**WHAT TO PRODUCE**
The entries below should be set down again exactly, with every picture left out.

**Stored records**
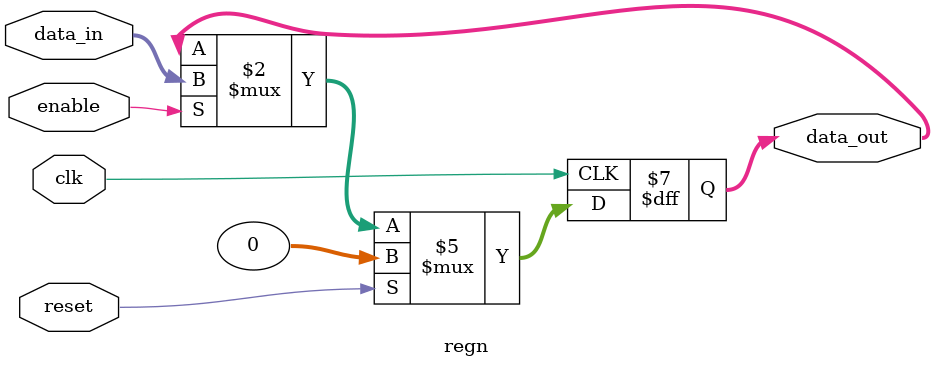
<source format=v>
module regn(
	input signed [31:0] data_in,
	input clk, enable, reset,
	output reg signed [31:0] data_out
	);
	
	//set and retrieve data
	always @(posedge clk)
	begin
	    if(reset)
		    data_out <= 32'h0000;
	    else if(enable)
		    data_out <= data_in;
	end
	
endmodule
</source>
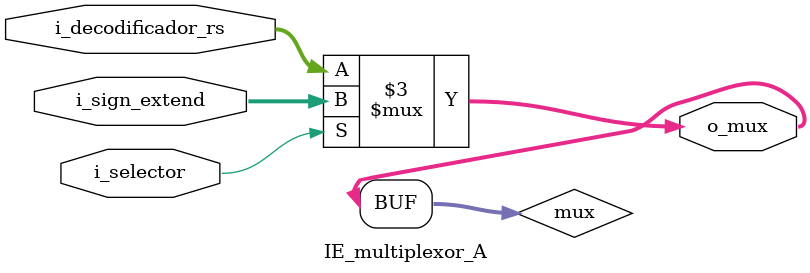
<source format=v>
`timescale 1ns / 1ps



module IE_multiplexor_A
#(
    parameter               NB_INST         =   32,         // Longitud de registro con signo
    parameter               NB_SELECTOR     =   2           // Longitud del selector
)
(
    // INPUTS   
    input   wire    [NB_INST-1:0]               i_decodificador_rs,
    input   wire    [NB_INST-1:0]               i_sign_extend,
    input   wire                                i_selector,
    output  wire    [NB_INST-1:0]               o_mux
);

    // INTERNAL
    reg         [NB_INST-1:0]               mux;

    always @(*) begin
      if(i_selector) begin               
            mux <= i_sign_extend;
      end 
      else begin
            mux <= i_decodificador_rs;
      end
    end


    // OUTPUT
    assign o_mux = mux;
endmodule
</source>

**WORKED SOLUTION**
<source format=v>
module regn(
	input signed [31:0] data_in,
	input clk, enable, reset,
	output reg signed [31:0] data_out
	);
	
	//set and retrieve data
	always @(posedge clk)
	begin
	    if(reset)
		    data_out <= 32'h0000;
	    else if(enable)
		    data_out <= data_in;
	end
	
endmodule
</source>
<source format=v>
`timescale 1ns / 1ps



module IE_multiplexor_A
#(
    parameter               NB_INST         =   32,         // Longitud de registro con signo
    parameter               NB_SELECTOR     =   2           // Longitud del selector
)
(
    // INPUTS   
    input   wire    [NB_INST-1:0]               i_decodificador_rs,
    input   wire    [NB_INST-1:0]               i_sign_extend,
    input   wire                                i_selector,
    output  wire    [NB_INST-1:0]               o_mux
);

    // INTERNAL
    reg         [NB_INST-1:0]               mux;

    always @(*) begin
      if(i_selector) begin               
            mux <= i_sign_extend;
      end 
      else begin
            mux <= i_decodificador_rs;
      end
    end


    // OUTPUT
    assign o_mux = mux;
endmodule
</source>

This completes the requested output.